Alors que les manifestations en Iran continuent d'annoncer une profonde crise sociale et politique, un léger relâchement des tensions émerge entre Washington et Téhéran. Donald Trump a déclaré que les "tueries" des manifestants semblaient avoir pris fin, basant son affirmation sur des informations de sources anonymes de l’autre côté. Ces développements suivent une répression violente qui a fait au moins 3.428 victimes, selon l'ONG Iran Human Rights.
Le ministre iranien des Affaires étrangères, Abbas Araghchi, a aussi laissé entendre qu'il n'y aurait pas de pendaisons imminentes, ce qui pourrait indiquer une volonté de dialogue. Cependant, les autorités iraniennes restent sur leurs gardes, comme l'a indiqué le chef des Gardiens de la Révolution, Mohammad Pakpour, qui a prévenu qu'une réponse "décisive" serait donnée à toute agression extérieure.
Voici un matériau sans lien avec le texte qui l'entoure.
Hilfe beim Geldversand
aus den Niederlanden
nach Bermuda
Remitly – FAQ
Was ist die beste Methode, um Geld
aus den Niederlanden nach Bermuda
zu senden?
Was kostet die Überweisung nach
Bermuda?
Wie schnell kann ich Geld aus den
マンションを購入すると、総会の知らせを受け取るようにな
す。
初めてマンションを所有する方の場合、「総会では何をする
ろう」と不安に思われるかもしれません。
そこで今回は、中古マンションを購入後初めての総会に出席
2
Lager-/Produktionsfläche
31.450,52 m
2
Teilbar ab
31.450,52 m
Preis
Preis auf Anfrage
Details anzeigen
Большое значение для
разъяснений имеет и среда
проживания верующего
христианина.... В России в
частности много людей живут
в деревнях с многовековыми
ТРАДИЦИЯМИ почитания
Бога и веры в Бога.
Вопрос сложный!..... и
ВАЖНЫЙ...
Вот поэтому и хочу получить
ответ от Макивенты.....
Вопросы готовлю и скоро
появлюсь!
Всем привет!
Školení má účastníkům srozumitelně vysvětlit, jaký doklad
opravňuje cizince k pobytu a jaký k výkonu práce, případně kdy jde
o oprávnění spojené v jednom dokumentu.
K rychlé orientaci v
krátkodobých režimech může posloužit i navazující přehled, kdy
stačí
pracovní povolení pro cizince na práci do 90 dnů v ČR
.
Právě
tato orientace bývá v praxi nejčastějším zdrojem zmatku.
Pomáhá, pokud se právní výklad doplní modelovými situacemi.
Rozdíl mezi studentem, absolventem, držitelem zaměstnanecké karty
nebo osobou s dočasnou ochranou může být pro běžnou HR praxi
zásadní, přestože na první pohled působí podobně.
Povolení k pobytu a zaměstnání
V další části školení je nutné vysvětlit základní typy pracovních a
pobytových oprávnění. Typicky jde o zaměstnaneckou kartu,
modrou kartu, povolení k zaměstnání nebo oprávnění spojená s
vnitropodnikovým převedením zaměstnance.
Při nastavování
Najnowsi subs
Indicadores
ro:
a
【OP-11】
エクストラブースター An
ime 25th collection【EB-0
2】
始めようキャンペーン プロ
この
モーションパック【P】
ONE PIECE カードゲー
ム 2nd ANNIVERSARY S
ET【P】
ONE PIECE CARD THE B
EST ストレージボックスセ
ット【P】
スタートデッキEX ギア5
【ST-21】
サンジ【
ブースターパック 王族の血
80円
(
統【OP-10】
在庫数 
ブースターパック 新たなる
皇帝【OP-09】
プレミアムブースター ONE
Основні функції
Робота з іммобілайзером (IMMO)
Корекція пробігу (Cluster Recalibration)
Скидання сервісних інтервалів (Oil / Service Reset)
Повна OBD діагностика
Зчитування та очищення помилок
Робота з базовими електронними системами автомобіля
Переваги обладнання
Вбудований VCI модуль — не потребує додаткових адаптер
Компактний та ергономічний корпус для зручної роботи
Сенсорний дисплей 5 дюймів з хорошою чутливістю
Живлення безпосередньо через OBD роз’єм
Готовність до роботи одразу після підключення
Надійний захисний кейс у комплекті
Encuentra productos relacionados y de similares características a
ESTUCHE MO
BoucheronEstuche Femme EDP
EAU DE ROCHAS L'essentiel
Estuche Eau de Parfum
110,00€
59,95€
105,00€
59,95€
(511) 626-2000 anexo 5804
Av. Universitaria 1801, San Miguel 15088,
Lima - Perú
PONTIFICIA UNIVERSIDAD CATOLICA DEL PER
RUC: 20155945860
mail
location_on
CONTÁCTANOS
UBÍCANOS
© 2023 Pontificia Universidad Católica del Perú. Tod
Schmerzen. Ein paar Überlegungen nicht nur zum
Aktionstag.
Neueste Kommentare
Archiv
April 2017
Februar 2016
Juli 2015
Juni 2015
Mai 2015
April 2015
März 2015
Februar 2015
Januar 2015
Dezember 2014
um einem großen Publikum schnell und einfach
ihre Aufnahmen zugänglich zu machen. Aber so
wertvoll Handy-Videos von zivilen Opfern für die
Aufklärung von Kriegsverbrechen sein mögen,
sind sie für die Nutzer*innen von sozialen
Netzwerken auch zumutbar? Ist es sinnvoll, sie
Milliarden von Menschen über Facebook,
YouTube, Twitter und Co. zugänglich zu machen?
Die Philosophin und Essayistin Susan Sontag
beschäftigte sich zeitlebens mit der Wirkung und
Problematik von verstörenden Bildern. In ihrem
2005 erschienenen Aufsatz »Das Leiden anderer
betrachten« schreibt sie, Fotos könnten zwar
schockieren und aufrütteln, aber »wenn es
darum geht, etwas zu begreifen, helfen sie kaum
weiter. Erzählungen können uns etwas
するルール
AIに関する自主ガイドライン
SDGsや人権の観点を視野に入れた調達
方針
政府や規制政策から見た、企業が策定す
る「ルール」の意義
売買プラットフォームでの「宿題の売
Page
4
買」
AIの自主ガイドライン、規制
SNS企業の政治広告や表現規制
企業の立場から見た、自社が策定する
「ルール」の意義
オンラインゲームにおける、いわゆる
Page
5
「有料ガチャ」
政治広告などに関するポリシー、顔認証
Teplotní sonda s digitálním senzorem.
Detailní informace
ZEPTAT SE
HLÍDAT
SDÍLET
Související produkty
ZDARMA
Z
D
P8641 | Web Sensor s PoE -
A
Les événements récents mettent en lumière un pays divisé. Les répercussions des manifestations ont engendré des millions de citoyens en colère contre le régime théocratique, mais la répression a été accompagnée d'une très grande fermeté, illustrée par l'organisation de marches de soutien au gouvernement. Paradoxalement, alors que la tension semble diminuer, les conditions de vie des Iraniens continuent d'être ancrées dans la crise.
De plus, des experts soulignent que la situation peut évoluer à tout moment. "Un souffle de révolte est toujours palpable", déclare l'analyste politique, Ali Faraji. Dans ce climat électrique, les risques d'interventions militaires américaines ne peuvent être totalement écartés, comme l'a rappelé Donald Trump lors d'une récente conférence de presse.
La communauté internationale, notamment l'Union européenne et l'ONU, suit avec vigilance l'évolution de la situation. Ils appellent à une solution diplomatique pour éviter une escalade des tensions. Le Qatar, de son côté, a commencé à réduire sa collaboration avec les forces américaines dans la région.